## PROBLEMS AND TASKS
• a. In the post about emptiness below, why does the writer avoid meditating when feeling overwhelmed?
• b. List everything the writer of the post about emptiness below says they did yesterday.
• c. According to the post about emptiness below, what did the past year do to the writer emotionally?

## SELECTION
--

The Upside of Emptiness

Yesterday was fabulous. I went to a local bookstore, ate a salad, and relaxed.

No drama or trauma.

I believe that my refusal to repress anything whatsoever anymore has cleared the decks for days like yesterday. I am now dealing with my current feelings, which, no matter how ugly they may be, are fleeting. I feel like the past year scraped me out emotionally. I have the tools to eliminate the emotional clogs that kept me stuck. It is an emptiness I have never had.

Meditation enables me to know what I am feeling when I don’t know. I don’t do it when feeling overwhelmed because I can only handle so much at once. Having everything come up simultaneously can be re-traumatizing. I feel a clarity, or at least the option of having it, that I never had before.

--

## RECORDED INFORMATION
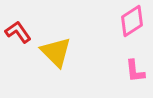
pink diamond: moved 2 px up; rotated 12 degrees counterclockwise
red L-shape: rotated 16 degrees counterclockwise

--

## ANSWERS TO THE PROBLEMS
• a. The writer can only handle so much at once, and having everything come up at the same time can be re-traumatizing.

• b.
- Went to a local bookstore
- Ate a salad
- Relaxed

• c. It scraped the writer out emotionally.